Hace un mes que estoy fuera de mi casa y la gente me reconoce más de lo que yo pensaba. A los que no me reconocen, el resto les cuentan quién soy y me saludan.
Por: Baby Etchecopar
Les importo y me preguntan por mi país, se sorprenden, me dicen “cómo hacés”. Me preguntan por la corrupción, que no entienden, y preguntan si es verdad que a la Policía se les pega y si los ladrones son impunes. Pierdo mis vacaciones explicando por qué vuelvo.
Como si fuese un náufrago del Titanic, me tiran la mano y me dicen “venite, acá se puede”. Pero como en esos incendios que te quedó la familia adentro, les querés decir lo que ellos no entienden: tengo que volver, no los puedo abandonar.
“Pero, Baby. Con lo que vos hiciste acá te acomodas. Tenés seguridad, todos te respetan. Baby, la Argentina está terminada”, insisten. Yo respondo como debe responder usted cuando viaja y con lágrimas en los ojos, como un pibe que se porta mal y lo reprenden: “Sí, sí. Yo sé que es terrible. Todo lo que ustedes me cuentan yo ya lo sé. De hecho, ustedes viven acá y los veo bárbaro”.
Los amigos se trasladaron a las ciudades tranquilas de países con Estados prolijos, los hijos estudian en colegios que le corresponden, que son premium porque así debe ser por sus impuestos. Todos respetan esas instituciones porque no se les ocurriría faltarle el respeto a nadie, pero yo me pongo la escafandra celeste y blanca, esa que no te deja respirar, esa que te agobia y les vuelvo a hablar de lo lindo del país que no explotamos y me repiten: “Ya no hay nada para explorar”. Empanando el vidrio de la escafandra para no ver les digo: “Puede ser, pero tengo que volver, todavía me queda una esperanza”.
Me voy caminando y pensando por qué me tengo que pasar las vacaciones justificando a los que nos destruyen el país y sintiéndome un boludo. Teniéndolo todo para vivir mejor, vuelvo al barro a escuchar a Roberto Baradel, Hugo Moyano, Kirchner, apellidos nublados y vetustos que me tapan el sol del caribe.
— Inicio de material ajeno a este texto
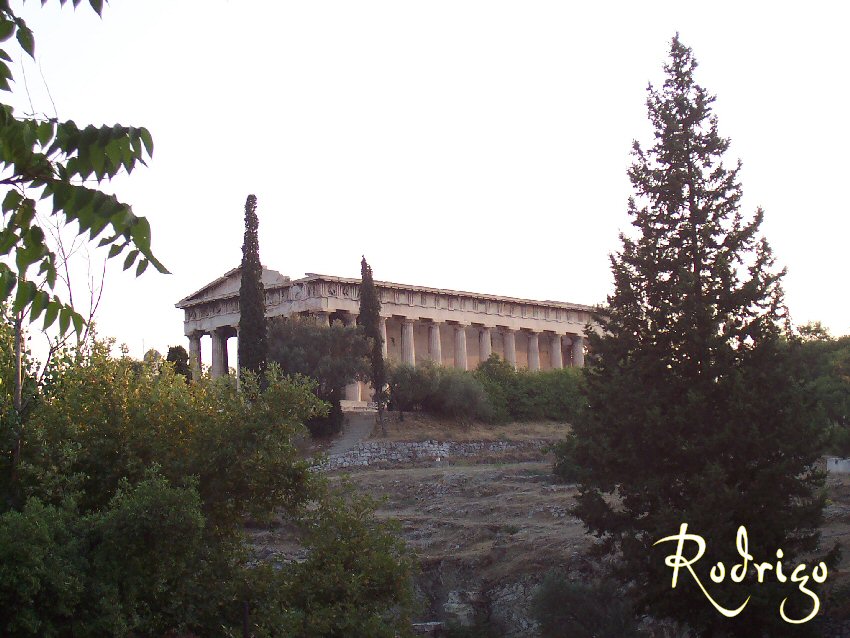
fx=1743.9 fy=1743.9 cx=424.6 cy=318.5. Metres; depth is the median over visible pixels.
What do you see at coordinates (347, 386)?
column
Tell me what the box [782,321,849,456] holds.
tree
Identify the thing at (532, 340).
column
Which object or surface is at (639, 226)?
conifer tree
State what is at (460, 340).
column
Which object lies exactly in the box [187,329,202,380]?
column
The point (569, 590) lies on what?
shrub
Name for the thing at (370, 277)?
cypress tree
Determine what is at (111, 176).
tree branch
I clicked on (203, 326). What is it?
temple
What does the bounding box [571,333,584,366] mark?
column
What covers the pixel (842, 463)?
stone block
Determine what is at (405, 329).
column
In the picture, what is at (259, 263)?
cypress tree
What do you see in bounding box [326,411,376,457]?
path
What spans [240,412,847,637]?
grassy hillside
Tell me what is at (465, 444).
stone wall
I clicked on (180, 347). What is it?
tree
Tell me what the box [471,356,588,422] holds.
hedge
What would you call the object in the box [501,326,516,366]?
column
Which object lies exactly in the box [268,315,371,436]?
olive tree
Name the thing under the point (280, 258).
sky
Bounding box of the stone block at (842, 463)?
[825,456,849,473]
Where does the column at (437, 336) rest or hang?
on the temple
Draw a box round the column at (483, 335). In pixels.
[478,326,491,363]
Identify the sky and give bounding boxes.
[0,0,849,374]
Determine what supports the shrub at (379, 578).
on the grassy hillside
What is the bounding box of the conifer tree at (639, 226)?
[563,32,829,635]
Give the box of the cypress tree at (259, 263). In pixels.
[237,194,269,386]
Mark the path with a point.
(361, 428)
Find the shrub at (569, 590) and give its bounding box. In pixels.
[531,570,641,637]
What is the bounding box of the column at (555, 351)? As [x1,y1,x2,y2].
[549,331,562,369]
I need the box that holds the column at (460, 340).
[453,324,468,370]
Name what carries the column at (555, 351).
on the temple
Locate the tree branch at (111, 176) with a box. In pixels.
[0,0,167,334]
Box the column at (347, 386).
[340,312,360,402]
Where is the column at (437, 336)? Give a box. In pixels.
[427,322,441,364]
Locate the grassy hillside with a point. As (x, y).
(389, 474)
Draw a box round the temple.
[177,264,601,408]
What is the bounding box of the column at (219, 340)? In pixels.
[210,327,227,377]
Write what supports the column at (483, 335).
on the temple
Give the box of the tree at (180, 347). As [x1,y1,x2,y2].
[165,345,191,380]
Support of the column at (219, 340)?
in the temple
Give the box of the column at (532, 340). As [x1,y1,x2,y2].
[526,328,540,370]
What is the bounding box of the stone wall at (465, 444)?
[307,438,552,469]
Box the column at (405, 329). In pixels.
[400,318,416,365]
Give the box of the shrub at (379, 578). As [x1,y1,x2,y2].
[255,478,422,637]

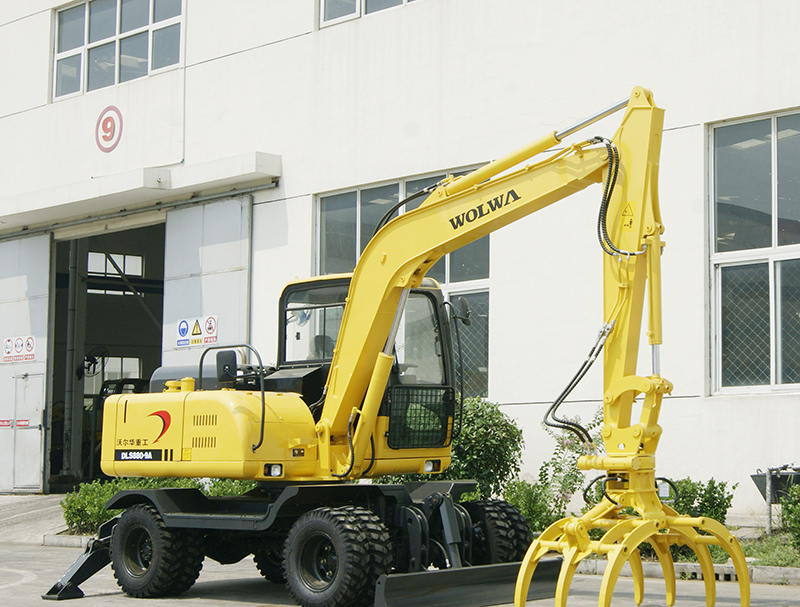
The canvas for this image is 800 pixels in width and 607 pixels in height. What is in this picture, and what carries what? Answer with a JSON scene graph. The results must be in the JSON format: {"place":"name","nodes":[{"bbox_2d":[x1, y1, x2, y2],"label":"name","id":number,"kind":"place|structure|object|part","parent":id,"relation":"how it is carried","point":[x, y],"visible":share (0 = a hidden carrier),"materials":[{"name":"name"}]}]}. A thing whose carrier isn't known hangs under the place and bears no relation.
{"place":"outdoors","nodes":[
{"label":"outdoors","id":0,"kind":"place"},
{"bbox_2d":[0,492,71,543],"label":"ramp","id":1,"kind":"structure","parent":0,"point":[49,504],"materials":[{"name":"grey concrete"}]},
{"bbox_2d":[0,491,798,606],"label":"pavement","id":2,"kind":"structure","parent":0,"point":[232,604],"materials":[{"name":"grey concrete"}]},
{"bbox_2d":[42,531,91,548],"label":"curb","id":3,"kind":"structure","parent":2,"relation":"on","point":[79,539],"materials":[{"name":"grey concrete"}]},
{"bbox_2d":[44,88,745,606],"label":"excavator","id":4,"kind":"object","parent":2,"relation":"on","point":[530,574],"visible":0.97,"materials":[{"name":"yellow metal"}]},
{"label":"headlight","id":5,"kind":"part","parent":4,"relation":"part of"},
{"label":"headlight","id":6,"kind":"part","parent":4,"relation":"part of","materials":[{"name":"white"}]},
{"bbox_2d":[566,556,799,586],"label":"curb","id":7,"kind":"structure","parent":2,"relation":"on","point":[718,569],"materials":[{"name":"concrete"}]},
{"bbox_2d":[737,531,799,568],"label":"grass strip","id":8,"kind":"object","parent":2,"relation":"on","point":[762,562],"visible":0.47,"materials":[{"name":"green plant"}]},
{"bbox_2d":[500,480,560,533],"label":"shrub","id":9,"kind":"object","parent":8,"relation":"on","point":[516,496],"visible":0.55,"materials":[{"name":"green plant"}]},
{"bbox_2d":[662,477,733,524],"label":"shrub","id":10,"kind":"object","parent":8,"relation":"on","point":[700,496],"visible":0.45,"materials":[{"name":"green plant"}]},
{"bbox_2d":[751,464,799,536],"label":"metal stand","id":11,"kind":"object","parent":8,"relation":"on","point":[757,479],"visible":0.81,"materials":[{"name":"grey metal"}]},
{"bbox_2d":[780,483,799,551],"label":"shrub","id":12,"kind":"object","parent":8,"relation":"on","point":[799,512],"visible":0.97,"materials":[{"name":"green plant"}]},
{"bbox_2d":[0,1,799,531],"label":"building","id":13,"kind":"structure","parent":0,"point":[713,34],"materials":[{"name":"white paint"}]},
{"bbox_2d":[0,232,51,492],"label":"sliding door","id":14,"kind":"structure","parent":13,"relation":"attached to","point":[26,304],"materials":[{"name":"white metal"}]},
{"bbox_2d":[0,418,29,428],"label":"door sign","id":15,"kind":"object","parent":14,"relation":"attached to","point":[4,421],"visible":0.92,"materials":[{"name":"red"}]},
{"bbox_2d":[2,335,35,363],"label":"warning sign","id":16,"kind":"object","parent":14,"relation":"attached to","point":[31,342],"visible":0.97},
{"bbox_2d":[47,220,165,490],"label":"doorway","id":17,"kind":"structure","parent":13,"relation":"in","point":[52,471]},
{"bbox_2d":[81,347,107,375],"label":"fan","id":18,"kind":"object","parent":17,"relation":"in","point":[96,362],"visible":0.63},
{"bbox_2d":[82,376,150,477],"label":"vehicle","id":19,"kind":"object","parent":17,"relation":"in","point":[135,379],"visible":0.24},
{"bbox_2d":[95,105,122,152],"label":"round sign","id":20,"kind":"object","parent":13,"relation":"attached to","point":[110,117],"visible":0.98,"materials":[{"name":"red"}]},
{"bbox_2d":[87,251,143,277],"label":"window","id":21,"kind":"structure","parent":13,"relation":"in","point":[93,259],"materials":[{"name":"white"}]},
{"bbox_2d":[51,0,185,101],"label":"window","id":22,"kind":"structure","parent":13,"relation":"in","point":[116,27],"materials":[{"name":"glass"}]},
{"bbox_2d":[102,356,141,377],"label":"window","id":23,"kind":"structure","parent":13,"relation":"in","point":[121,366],"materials":[{"name":"glass"}]},
{"bbox_2d":[0,150,280,232],"label":"door canopy","id":24,"kind":"object","parent":13,"relation":"attached to","point":[103,202],"visible":0.96,"materials":[{"name":"white concrete"}]},
{"bbox_2d":[161,194,250,372],"label":"sliding door","id":25,"kind":"structure","parent":13,"relation":"attached to","point":[234,200],"materials":[{"name":"metal"}]},
{"bbox_2d":[175,315,217,347],"label":"warning sign","id":26,"kind":"object","parent":25,"relation":"attached to","point":[214,339],"visible":0.95,"materials":[{"name":"white"}]},
{"bbox_2d":[319,0,421,26],"label":"window","id":27,"kind":"structure","parent":13,"relation":"in","point":[328,0],"materials":[{"name":"grey glass"}]},
{"bbox_2d":[315,170,488,399],"label":"window","id":28,"kind":"structure","parent":13,"relation":"in","point":[394,187],"materials":[{"name":"glass"}]},
{"bbox_2d":[708,107,799,396],"label":"window","id":29,"kind":"structure","parent":13,"relation":"in","point":[775,169],"materials":[{"name":"glass"}]},
{"label":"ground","id":30,"kind":"structure","parent":0},
{"bbox_2d":[62,477,257,534],"label":"hedge","id":31,"kind":"object","parent":30,"relation":"on","point":[113,492],"visible":0.25,"materials":[{"name":"green plant"}]},
{"bbox_2d":[445,398,524,499],"label":"shrub","id":32,"kind":"object","parent":30,"relation":"on","point":[484,422],"visible":0.59,"materials":[{"name":"green plant"}]},
{"bbox_2d":[537,407,603,519],"label":"flowering shrub","id":33,"kind":"object","parent":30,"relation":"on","point":[563,447],"visible":0.57,"materials":[{"name":"green plant"}]}
]}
Camino por Collins y se me cruza la 9 de julio y vuelvo al departamento con el sabor amargo de darme cuenta que hay países mucho mejores que nosotros y nosotros pudiendo ser ellos lo destruimos y lo seguimos dejando destruir.
Tomando el vuelo que me aleja de la buena vida, de la gente tranquila, de los ciudadanos con posibilidades, aterrizo en el desastre cotidiano, en la deuda interminable, en el hambre interminable, en el incendio, donde como un bombero loco, aún me siento para rescatar a mi gente. Una vez más vuelvo pensando en la utopía que se puede y me encuentro con el típico boludo argentino que leyó esta nota y me dice: “Y si te gusta tanto, ¿por qué no te quedás en Miami?”.